Russian Central Bank promised to lower the interest rates.
The Board of Directors of the Bank of Russia, following a meeting on Friday for the third time in a row, did not change the parameters of monetary policy.
The key rate of the Central Bank, which determines the profitability of investments in rubles and the cost of loans in the economy, remained unchanged - 7.75% per annum.
The acceleration of inflation due to the increase in VAT "in March was a local peak," says the release of the Central Bank: at the level of consumers, price increases in April slowed from 5.3% to 5.1%. This is “slightly below the forecast,” the central bank states, expecting that inflation could accelerate to 6%.
“Growth in consumer demand” helped keep growth, the Central Bank points out: real incomes of Russians collapsed in the first quarter by 2.9% after a decline of 8.3% over the previous five years. The average check, according to Romira, grew by only 1.2% yoy in March, and in real terms - taking inflation into account - declined by almost 4%. At the same time, in large cities, people squeeze spending even in nominal terms: the average bill in Moscow collapsed by 2.9%, and in St. Petersburg - by 5.3%.

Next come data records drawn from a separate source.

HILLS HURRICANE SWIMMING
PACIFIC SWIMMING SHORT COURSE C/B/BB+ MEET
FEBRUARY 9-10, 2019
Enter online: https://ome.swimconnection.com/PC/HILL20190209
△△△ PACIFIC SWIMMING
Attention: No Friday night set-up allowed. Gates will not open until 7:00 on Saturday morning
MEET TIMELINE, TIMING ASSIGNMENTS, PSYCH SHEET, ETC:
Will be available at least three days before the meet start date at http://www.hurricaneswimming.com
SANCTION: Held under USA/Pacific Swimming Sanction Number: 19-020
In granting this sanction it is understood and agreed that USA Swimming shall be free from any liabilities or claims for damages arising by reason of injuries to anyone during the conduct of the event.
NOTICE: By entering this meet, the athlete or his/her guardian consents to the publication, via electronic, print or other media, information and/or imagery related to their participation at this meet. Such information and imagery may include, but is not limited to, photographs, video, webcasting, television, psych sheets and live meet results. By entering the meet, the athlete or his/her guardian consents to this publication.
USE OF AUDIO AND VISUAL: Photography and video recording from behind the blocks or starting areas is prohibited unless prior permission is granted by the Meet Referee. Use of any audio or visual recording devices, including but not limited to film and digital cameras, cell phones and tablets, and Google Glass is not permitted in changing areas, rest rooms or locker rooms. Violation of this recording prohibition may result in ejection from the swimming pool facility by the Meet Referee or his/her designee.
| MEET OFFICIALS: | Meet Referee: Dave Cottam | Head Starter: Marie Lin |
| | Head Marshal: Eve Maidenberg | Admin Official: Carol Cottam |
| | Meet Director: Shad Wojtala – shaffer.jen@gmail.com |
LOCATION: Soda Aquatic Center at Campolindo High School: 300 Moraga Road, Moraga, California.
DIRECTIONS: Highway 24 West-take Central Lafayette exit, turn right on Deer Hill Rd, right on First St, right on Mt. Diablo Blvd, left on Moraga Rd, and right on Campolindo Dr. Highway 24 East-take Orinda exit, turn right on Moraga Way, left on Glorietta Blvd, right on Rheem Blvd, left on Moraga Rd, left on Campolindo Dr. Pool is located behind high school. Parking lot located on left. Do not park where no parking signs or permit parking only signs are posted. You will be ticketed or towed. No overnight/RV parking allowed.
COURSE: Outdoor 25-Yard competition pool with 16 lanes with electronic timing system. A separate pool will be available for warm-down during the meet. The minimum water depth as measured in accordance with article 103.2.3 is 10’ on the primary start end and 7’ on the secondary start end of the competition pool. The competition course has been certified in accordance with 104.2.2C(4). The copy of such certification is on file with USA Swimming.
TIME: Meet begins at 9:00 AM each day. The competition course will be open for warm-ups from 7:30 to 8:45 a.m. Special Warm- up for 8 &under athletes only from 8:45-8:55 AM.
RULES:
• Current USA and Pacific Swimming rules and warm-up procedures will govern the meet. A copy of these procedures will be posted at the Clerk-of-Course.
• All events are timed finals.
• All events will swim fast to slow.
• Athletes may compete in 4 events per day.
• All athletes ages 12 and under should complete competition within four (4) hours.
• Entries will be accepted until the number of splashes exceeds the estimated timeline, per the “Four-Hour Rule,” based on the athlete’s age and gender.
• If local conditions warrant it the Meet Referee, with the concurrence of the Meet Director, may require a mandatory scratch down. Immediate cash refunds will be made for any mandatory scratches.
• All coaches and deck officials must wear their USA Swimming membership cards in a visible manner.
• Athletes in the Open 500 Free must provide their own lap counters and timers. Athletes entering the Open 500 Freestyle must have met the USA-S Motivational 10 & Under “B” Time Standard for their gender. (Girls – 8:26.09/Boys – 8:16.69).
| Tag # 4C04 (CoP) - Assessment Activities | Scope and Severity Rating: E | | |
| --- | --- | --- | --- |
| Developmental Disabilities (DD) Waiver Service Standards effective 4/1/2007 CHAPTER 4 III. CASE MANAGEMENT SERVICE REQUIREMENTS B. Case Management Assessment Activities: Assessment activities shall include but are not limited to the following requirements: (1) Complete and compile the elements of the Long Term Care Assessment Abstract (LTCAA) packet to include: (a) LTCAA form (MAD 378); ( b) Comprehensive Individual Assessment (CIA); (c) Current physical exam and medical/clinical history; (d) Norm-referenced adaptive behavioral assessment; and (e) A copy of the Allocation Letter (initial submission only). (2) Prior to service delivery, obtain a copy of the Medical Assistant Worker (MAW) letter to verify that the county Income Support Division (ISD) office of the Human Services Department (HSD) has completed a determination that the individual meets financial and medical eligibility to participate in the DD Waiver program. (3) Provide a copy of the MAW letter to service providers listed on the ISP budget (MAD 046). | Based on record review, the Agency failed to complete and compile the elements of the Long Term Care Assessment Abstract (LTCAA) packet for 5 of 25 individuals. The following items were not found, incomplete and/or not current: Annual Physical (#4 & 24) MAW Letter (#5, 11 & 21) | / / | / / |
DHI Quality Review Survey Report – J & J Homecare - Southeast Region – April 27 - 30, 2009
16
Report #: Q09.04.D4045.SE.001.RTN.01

“Short-term pro-inflation risks have decreased,” notes the Central Bank: this will allow resuming the decline in interest rates in the second or third quarter. Risks for such a scenario are still coming from the outside, the regulator believes: “Geopolitical factors can lead to increased volatility in global commodity and financial markets and affect exchange rate and inflation expectations.”
The decision of the Central Bank plays into the hands of foreign investors in the state debt market, says Rosbank analyst Yury Tulinov: the lower the interest rates, the higher the price of Russian government bonds. In fact, the central bank announces the growth of quotations of government securities. “This signal will support the demand for government bonds, which do not fully take into account the forthcoming easing in prices, and, accordingly, support the ruble,” notes Nordea economist Tatyana Evdokimova.